After hightailing it, Megan runs into 16-year-old Annika (Chloƫ Grace Moretz) and her group of friends outside a liquor store, where they're on the hunt for a booze hookup. Suddenly, Megan's found a group she feels comfortable with, and before long she finds herself crashing on Annika's bedroom floor. She decides to stick around, hiding out in her new friend's home, at first without the knowledge of Annika's father, Craig, and then (once he's been won over by his new houseguest's charms) with his reluctant permission. Though Craig is divorced and heartbroken after being abandoned by his ex-wife, he maintains an acerbic sense of humor -- mainly because he's played by Sam Rockwell, and that should tell you everything you need to know about where his relationship with Megan is headed. Megan gives herself a week to lay low and figure things out, telling Anthony that she's attending a career-counseling seminar out of town.

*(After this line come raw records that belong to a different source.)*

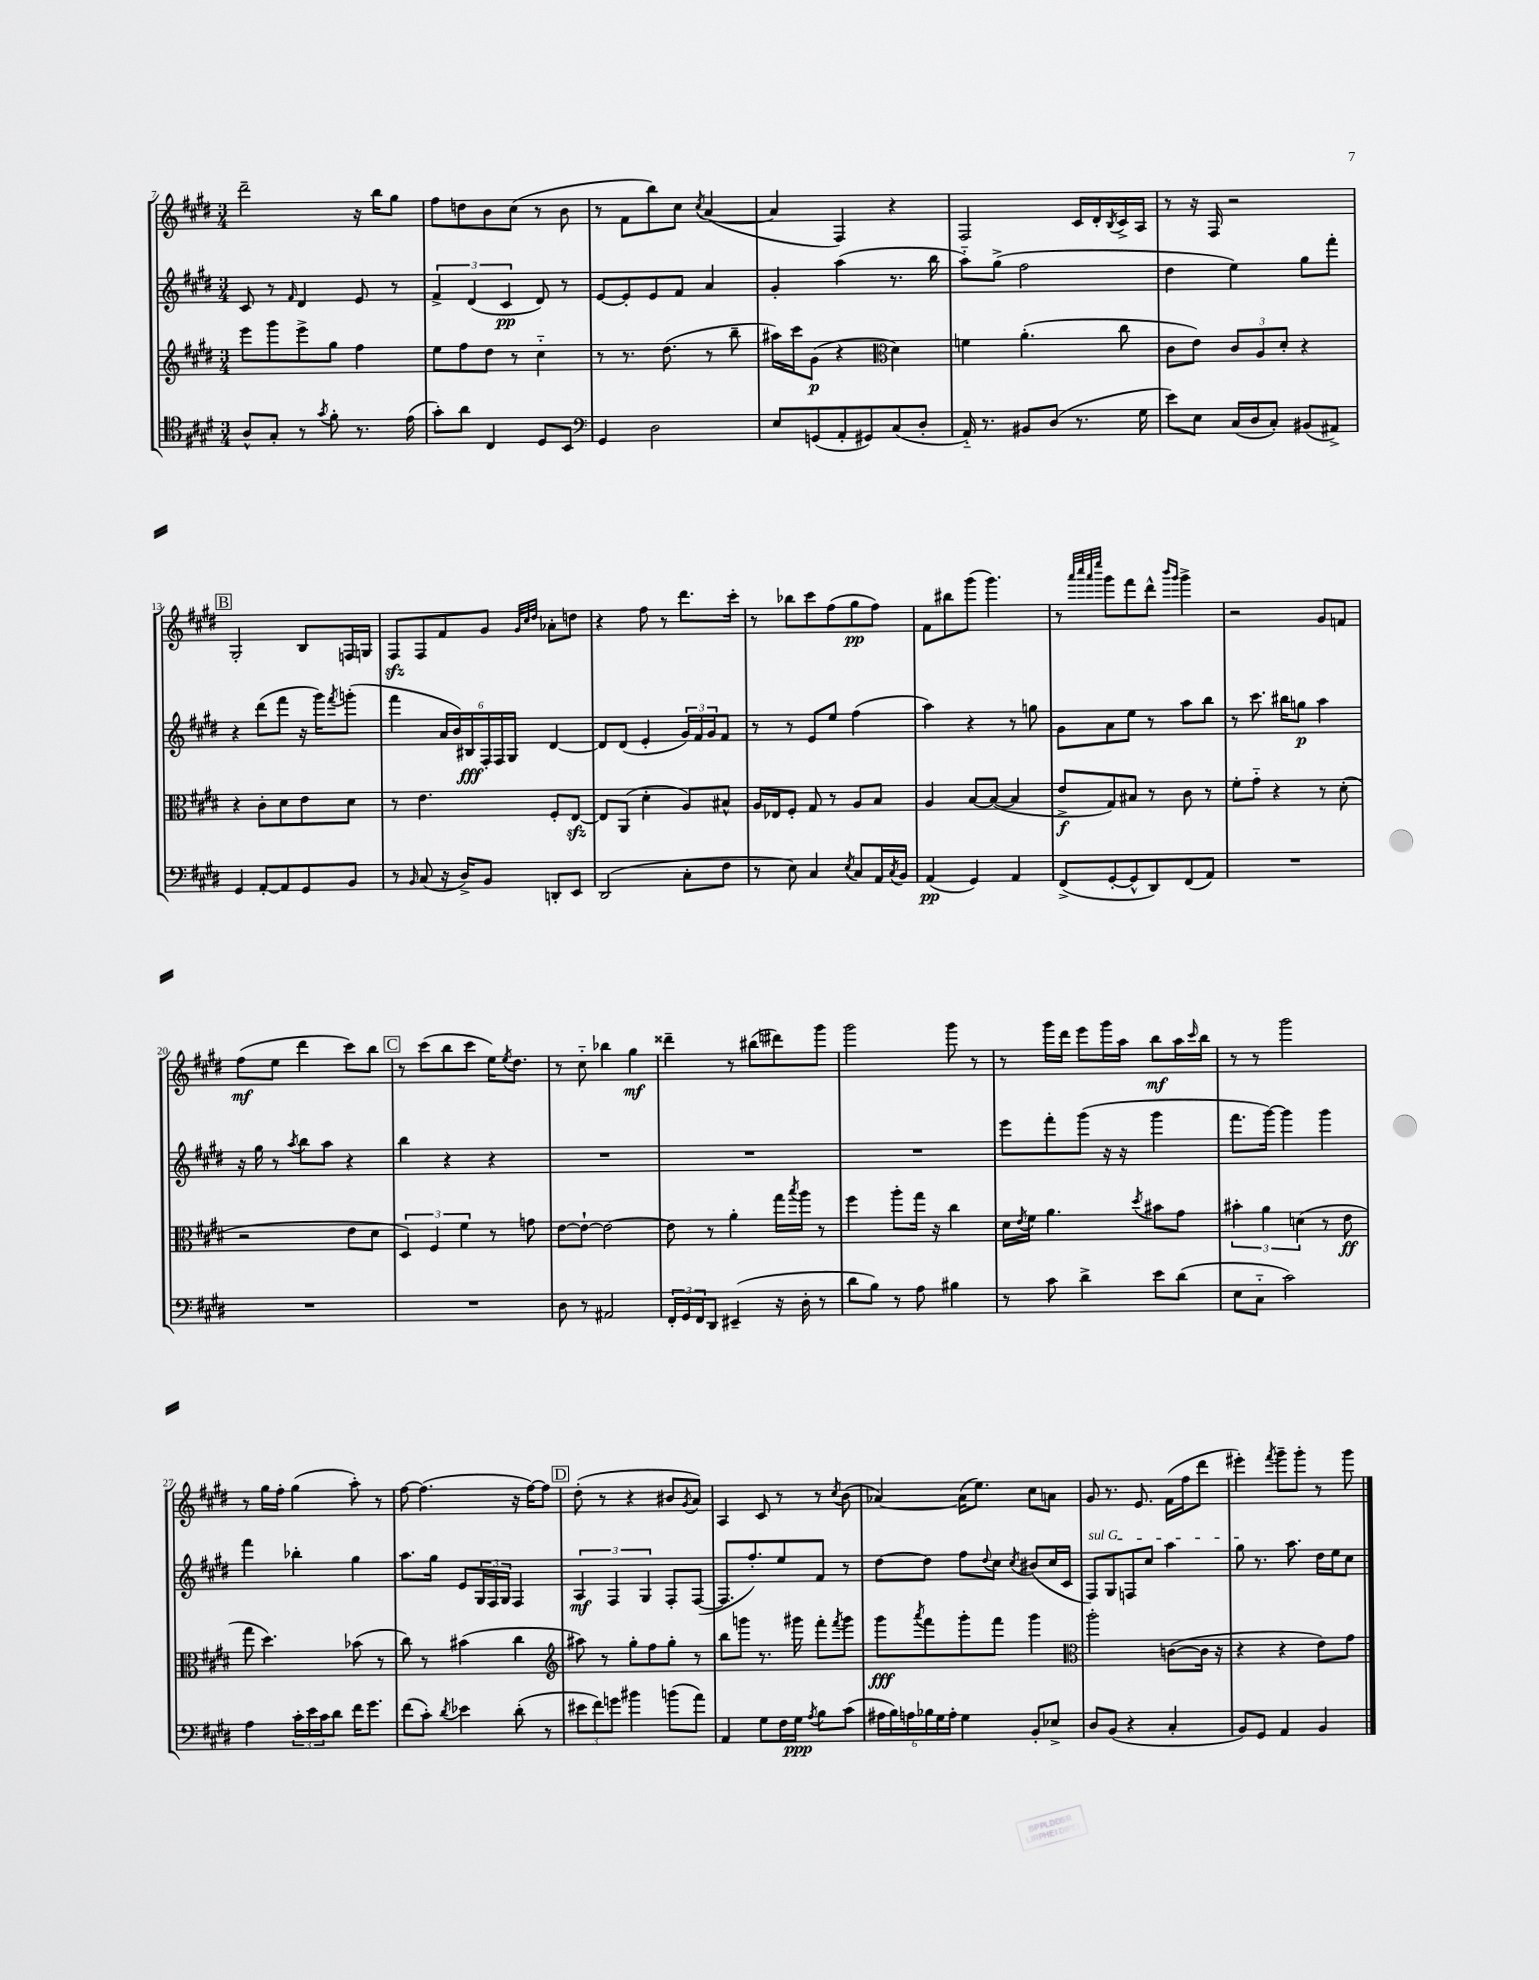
<<
\new StaffGroup <<
\new Staff = "s0" {
    \clef treble \key e \major \numericTimeSignature \time 3/4
    dis'''2-- r16 b''16 gis''8 |
    fis''8 d''8 b'8 cis''8( r8 b'8 |
    r8 fis'8 b''8) cis''8 \acciaccatura { cis''8 } a'4~( |
    a'4 fis4) r4 |
    fis2 cis'16 dis'16-. \acciaccatura { b8 } cis'16-> a16 |
    r8 r16 fis16 r2 |
    \mark \markup { \box "B" } gis2-. b8 f16 g16 |
    fis8\sfz fis8 fis'8 gis'8 \grace { gis'32 cis''32 dis''32 } aes'8-. d''8 |
    r4 fis''8 r8 dis'''8. cis'''16-. |
    r8 bes''8 cis'''8 fis''8( gis''8\pp fis''8) |
    fis'8 bis''8 gis'''8( gis'''4.) |
    r8 \grace { a'''32 cis''''32 a'''32 e''''32 } gis'''8 fis'''8 dis'''8-^ \grace { b'''16 gis'''16 } gis'''4-> |
    r2 gis'8 f'8 |
    fis''8\mf( e''8 dis'''4 cis'''8) b''8 |
    \mark \markup { \box "C" } r8 cis'''8( b''8 cis'''8 e''16) \acciaccatura { e''8 } dis''8. |
    r8 cis''8-_ bes''4 gis''4\mf |
    disis'''4-- r8 bis''8( dis'''8) gis'''8 |
    gis'''2 gis'''8 r8 |
    r8 gis'''16 dis'''16 e'''8 gis'''16 a''16 b''8\mf a''16 \grace { cis'''16 } b''16 |
    r8 r8 gis'''2 |
    r8 gis''16 fis''16-. gis''4( a''8-.) r8 |
    fis''8~ fis''4.( r16 fis''16~) fis''8 |
    \mark \markup { \box "D" } dis''8-.( r8 r4 bis'8 \acciaccatura { gis'8 } a'8) |
    a4 cis'8 r8 r8 \acciaccatura { cis''8 } b'8( |
    aes'4~) aes'16( e''8.) cis''8 a'8 |
    gis'8 r8. e'8. fis'16( fis''16 dis'''8 |
    eis'''4-.) \acciaccatura { fis'''8 } gis'''8-- gis'''8-. r8 gis'''8 \bar "|." |
}
\new Staff = "s1" {
    \clef treble \key e \major \numericTimeSignature \time 3/4
    cis'8 r8 \grace { fis'16 } dis'4 e'8 r8 |
    \tuplet 3/2 { fis'4-> dis'4( cis'4\pp } dis'8) r8 |
    e'8~ e'8-. e'8 fis'8 a'4 |
    gis'4-. a''4( r8. b''16 |
    a''8-_) gis''8->( fis''2 |
    dis''4 e''4) gis''8 fis'''8-. |
    \mark \markup { \box "B" } r4 dis'''8( fis'''8 r16 gis'''16) \acciaccatura { fis'''8 } g'''8-.( |
    fis'''4 \tuplet 6/4 { a'16 b'16) bis16\fff fis16-. fis16 gis16 } dis'4~ |
    dis'8 dis'8( e'4-. \tuplet 3/2 { gis'16) fis'16 gis'16 } fis'8 |
    r8 r8 e'8 e''8 fis''4( |
    a''4) r4 r8 g''8 |
    gis'8 a'8 e''8 r8 a''8 b''8 |
    r8 cis'''8. bis''16 g''8\p a''4 |
    r16 gis''16 r8 \acciaccatura { a''8 } b''8 a''8 r4 |
    \mark \markup { \box "C" } b''4 r4 r4 |
    R2. |
    R2. |
    R2. |
    e'''8 fis'''8-. gis'''8( r16 r16 gis'''4 |
    fis'''8. gis'''16~) gis'''4 gis'''4 |
    fis'''4 bes''4-. gis''4 |
    a''8. gis''16 e'8 \tuplet 3/2 { gis16 fis16 gis16 } fis4 |
    \mark \markup { \box "D" } \tuplet 3/2 { a4\mf fis4 gis4 } fis8-. fis8~( |
    fis8. fis''8.-.) e''8 fis'8 r8 |
    dis''8~ dis''8 fis''8 \appoggiatura { dis''8 } cis''8 \acciaccatura { cis''8 } bis'8( cis''16 cis'16 |
    \once \override TextSpanner.bound-details.left.text = \markup { \italic "sul G" } fis8\startTextSpan) gis8 f8 cis''8 a''4 |
    gis''8\stopTextSpan r8. a''8. dis''16 e''16 cis''8 \bar "|." |
}
\new Staff = "s2" {
    \clef treble \key e \major \numericTimeSignature \time 3/4
    e'''8 gis'''8 e'''8-> gis''8 fis''4 |
    e''8 fis''8 dis''8 r8 cis''4-_ |
    r8 r8. dis''8.( r8 b''8-- |
    ais''16) cis'''16 gis'8\p( r4 \clef alto dis'4) |
    f'4 a'4.-.( cis''8 |
    cis'8 e'8) \tuplet 3/2 { cis'8 a8 dis'8-. } r4 |
    \mark \markup { \box "B" } r4 cis'8-. dis'8 e'8 dis'8 |
    r8 e'4. fis8-. e8~\sfz |
    e8 a,8( dis'4-. a8) bis8-^ |
    a16 ees16 fis8-. gis8 r8 a8 b8 |
    a4 b8~ b8~( b4 |
    e'8->\f gis8) bis8 r8 cis'8 r8 |
    fis'8-. gis'8-_ r4 r8 dis'8-.( |
    r2 e'8 dis'8 |
    \mark \markup { \box "C" } \tuplet 3/2 { dis4) fis4 fis'4 } r8 g'8 |
    e'8~ e'8~-! e'2~ |
    e'8 r8 a'4-. gis''16 \acciaccatura { b''8 } a''16 r8 |
    fis''4 a''8-. gis''16 r16 cis''4 |
    dis'16 \acciaccatura { e'8 } fis'16 a'4. \acciaccatura { dis''8 } bis'8 gis'8 |
    \tuplet 3/2 { bis'4-. a'4 d'4( } r8 e'8\ff |
    gis''8 dis''4.) bes'8( r8 |
    cis''8) r8 bis'4( cis''4 |
    \mark \markup { \box "D" } \clef treble ais''8) r8 gis''8-. fis''8 gis''8-. r8 |
    b''8 g'''8 r8. gis'''16 fis'''8-. \acciaccatura { fis'''8 } gis'''8 |
    gis'''8\fff \acciaccatura { a'''8 } fis'''8 gis'''8-. fis'''8 gis'''4 |
    \clef alto a''2-. c'8~( c'16 r16 |
    r4 r4 e'8) gis'8 \bar "|." |
}
\new Staff = "s3" {
    \clef tenor \key e \major \numericTimeSignature \time 3/4
    a8-^ gis8-. r8 \acciaccatura { gis'8 } fis'8-. r8. e'16( |
    gis'8-.) a'8 cis4 dis8 b,8 |
    \clef bass gis,4 dis2 |
    e8 g,8( a,8-. gis,8) cis8( dis8-. |
    a,16-_) r8. bis,8 dis8( r8. gis16 |
    e'8) e8 cis16( dis16 cis8-.) bis,8( ais,8->) |
    \mark \markup { \box "B" } gis,4 a,8~-. a,8 gis,8 b,8 |
    r8 \grace { b,16 } cis8( r16 dis16->) b,8 d,8-. e,8 |
    dis,2( cis8-. fis8 |
    r8 e8) cis4 \acciaccatura { e8 } cis8 a,16 \acciaccatura { cis8 } b,16 |
    a,4\pp( gis,4) a,4 |
    fis,8->( gis,8~-. gis,8-^ dis,8) fis,8( a,8) |
    R2. |
    R2. |
    \mark \markup { \box "C" } R2. |
    dis8 r8 ais,2 |
    \tuplet 3/2 { fis,16-. gis,16 fis,16 } dis,8 eis,4--( r16 dis16-. r8 |
    dis'8 b8) r8 a8 bis4 |
    r8 cis'8 dis'4-> e'8 dis'8( |
    e8 cis8-_ cis'2) |
    a4 \tuplet 3/2 { cis'16-. e'16 cis'16 } dis'8 fis'16 gis'8. |
    fis'8( cis'8-.) \acciaccatura { dis'8 } ees'4 dis'8-.( r8 |
    \mark \markup { \box "D" } \tuplet 3/2 { eis'8 fis'8) g'8 } bis'4 b'8( a'8) |
    a,4 gis8 fis16 gis16\ppp \acciaccatura { a8 } b8 cis'8( |
    \tuplet 6/4 { ais16 b16) a16 bes16 gis16 a16-. } gis4 b,8-. ees8-> |
    dis8 b,8( r4 cis4-. |
    b,8) gis,8 a,4 b,4 \bar "|." |
}
>>
>>
\layout { \context { \Score currentBarNumber = #7 } }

"Laggies" understands the comforting appeal of regressing back into adolescence, fitting squarely in the well-worn tradition of arrested development comedy. And it doesn't really break any new ground. Shelton (working from a script by young-adult author and first-time screenwriter Andrea Seigel) opts for an unobtrusive directing style, giving the material a slightly more realistic feel than it might otherwise have had, and while the plot is predictable and too often content to play it safe, it's so gosh-darn likeable that those things start to feel like part of its charm. Though she's smoothed out the edges of her traditionally shaggy style, Shelton maintains her gift for getting great work out of her actors. Knightley makes for a warm, relatable heroine, and it's easy to find yourself rooting for her happiness. She shares a nice, big-sister sort of chemistry with Moretz and generates convincingly romantic sparks with Rockwell, who brings his typical sly charisma to the role. The scenes he shares with Knightley represent the film at its best, and it's not a surprise -- has there ever been a film that isn't improved immeasurably by the sheer presence of Sam Rockwell?